Bella had a sign too, of course, which made her popular with the protestors who wanted to take her picture and pet her. It was, “Dogs against Dictators,” my tongue-in-cheek swipe at the entire ridiculous situation in which we find ourselves.
There was one man at the protest not carrying a sign at all, but an enormous Canadian flag. That did my heart good. Of all the allies he has abused, Trump’s insults against Canada make me the most irate.

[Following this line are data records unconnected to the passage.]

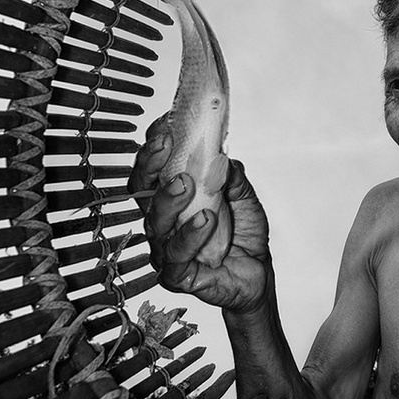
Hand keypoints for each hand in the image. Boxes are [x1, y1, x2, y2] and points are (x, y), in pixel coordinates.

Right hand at [130, 114, 270, 312]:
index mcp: (173, 196)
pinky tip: (204, 220)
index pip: (152, 168)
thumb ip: (231, 174)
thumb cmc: (243, 233)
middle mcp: (163, 219)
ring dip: (169, 199)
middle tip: (165, 146)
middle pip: (140, 190)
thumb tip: (220, 154)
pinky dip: (189, 235)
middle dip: (149, 164)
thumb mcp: (243, 195)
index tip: (165, 124)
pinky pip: (175, 255)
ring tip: (187, 184)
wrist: (258, 273)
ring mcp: (165, 247)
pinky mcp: (176, 274)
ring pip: (155, 221)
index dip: (153, 145)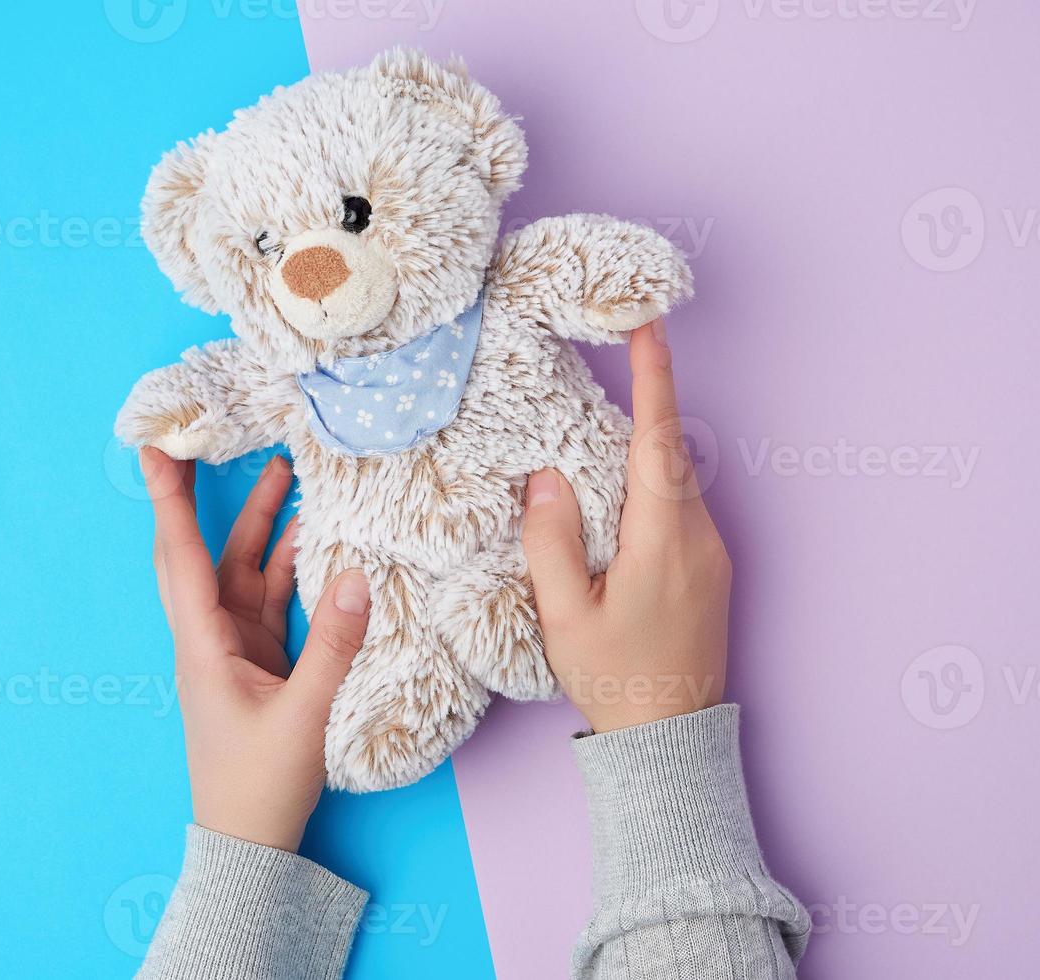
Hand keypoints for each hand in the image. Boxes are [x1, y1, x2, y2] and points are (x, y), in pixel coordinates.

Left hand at [142, 449, 370, 850]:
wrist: (249, 841)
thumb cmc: (260, 785)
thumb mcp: (303, 717)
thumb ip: (333, 648)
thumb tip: (356, 576)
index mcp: (202, 646)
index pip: (182, 558)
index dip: (170, 501)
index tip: (157, 450)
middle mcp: (209, 636)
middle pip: (201, 552)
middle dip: (202, 497)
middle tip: (207, 442)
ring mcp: (233, 646)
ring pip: (240, 570)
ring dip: (259, 525)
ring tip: (285, 473)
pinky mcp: (258, 660)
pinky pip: (268, 597)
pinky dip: (287, 565)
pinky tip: (311, 537)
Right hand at [522, 319, 729, 732]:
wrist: (670, 738)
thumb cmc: (615, 679)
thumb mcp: (565, 617)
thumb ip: (552, 543)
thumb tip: (548, 478)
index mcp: (662, 540)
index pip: (658, 439)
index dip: (654, 377)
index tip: (649, 323)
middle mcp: (699, 536)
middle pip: (668, 453)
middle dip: (643, 408)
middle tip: (613, 370)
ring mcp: (712, 553)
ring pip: (675, 482)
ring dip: (640, 456)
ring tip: (594, 454)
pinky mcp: (712, 568)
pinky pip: (680, 508)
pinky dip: (650, 490)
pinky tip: (617, 510)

I was proud of New London, because it is a town of 27,000 and yet the street in front of the courthouse was jammed. Like others in hundreds of protests across the country, people in the crowd seemed relieved to be demonstrating against the irrational actions originating from the Oval Office, and the cowering toadies in the Republican Party who are enabling Trump’s amoral power grab.
Bella, wearing her protest with pride.I have no illusions about the change that one protest can bring about. I attended the Washington, D.C. Women’s March in 2017 when Trump first took office along with hundreds of thousands of others. I’m not sure that it did much in the end.
Yet we have to start somewhere.
We have many more things to do, but we have to go at this one step at a time. We have to make resistance a habit. Our institutions – Congress, political parties – are proving to be flimsy defenses against Trump’s onslaught. But in the history of the United States, the people lead. Citizens have made the difference long before political institutions acted: Those who have refused to be silenced, who have refused to sit in the back of the bus, who have decided not to go along in the face of injustice.
People who have stood up.
We have to act first, and sooner or later, the change will follow.
We won’t see change immediately. But we have to act anyway. Like the wise words that have been my security blanket for years:
It’s not just what we change. It’s what we stand for.